Y mientras tanto la reforma protestante ganaba adeptos en Europa. El papa, preocupado en exceso por mantener a su familia en el gobierno de Florencia y mezclado en la pugna entre los poderosos, no pudo poner remedio a la escisión religiosa. Una vía para intentar acabar con la disidencia luterana era la conciliar. Pero tras los sínodos de Constanza y Basilea todos los papas renacentistas padecieron una alergia crónica a tales asambleas. En las dos citadas se había cuestionado la primacía del papa sobre el concilio y habían sido muchos los que habían defendido la doctrina según la cual las decisiones tomadas en un sínodo ecuménico eran dogmáticas, en cuanto a la fe, e inapelables en el ámbito de la administración de la iglesia. Carlos I puso todo su empeño en conseguir de Clemente VII la convocatoria de un concilio; lo reclamó hasta la saciedad. Con motivo de la coronación imperial en Bolonia, el papa se comprometió a reunirlo, cosa que no hizo nunca. Cuatro años después, en 1534, el emperador cursó a la Santa Sede una propuesta formal para que se convocase, pero el papa la rehusó. Más allá del rechazo generalizado que sentían aquellos papas por los concilios, mediaban en este caso concreto circunstancias de interés político que prevalecían sobre el religioso. Carlos veía el sínodo como un foro de discusión en el que cabría la posibilidad de conciliación de ideas y principios y, por ende, de reconciliación de sus súbditos alemanes. Era esa situación la que alarmaba a Carlos I y la que, por lo mismo, se esforzaba su eterno enemigo, Francisco I, en sostener. El papa tasó en mayor medida los inconvenientes de Francisco I que las súplicas de Carlos I y el concilio hubo de esperar. El Concilio de Trento no se inició hasta 1545, once años después de su fallecimiento, el cual se produjo, mediante una ingesta accidental de un hongo venenoso durante una cena.

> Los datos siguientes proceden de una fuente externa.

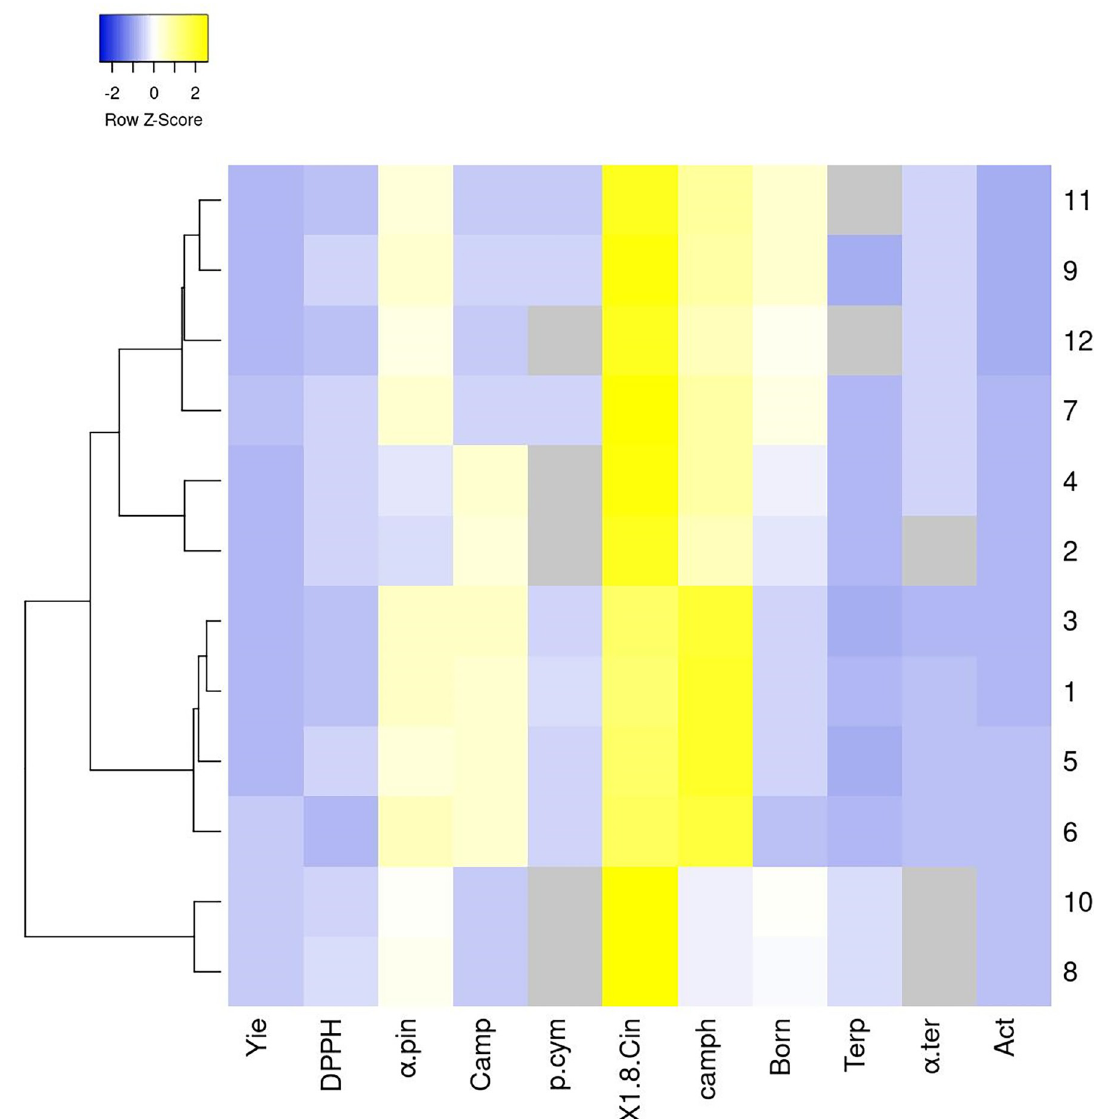
Fig 5. Heatmap plot of Rosmary samples and major essential oil compounds using color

Sin embargo el papa se mostró preocupado en reformar las órdenes religiosas que habían relajado su disciplina. Las órdenes de los capuchinos, barnabitas, teatinos fueron aprobadas por Clemente VII.
La publicación oficial de las profecías de San Malaquías se refieren a este papa como Flos pilae aegrae (La flor de las columnas enfermas), cita que hace referencia a las columnas y la flor de lis que aparecen en su escudo de armas. Asimismo, su pertenencia a la familia Médici (médico), permite un juego de palabras con "enfermedad" por el periodo turbulento en que discurrió su papado.
Desde una perspectiva actual parece más adecuado el lema siguiente; Hyacinthus medicorum (Jacinto de los médicos), ya que el lema menciona expresamente el apellido del papa (Médici, médico en latín) haciendo referencia a Jacinto, héroe de la mitología griega.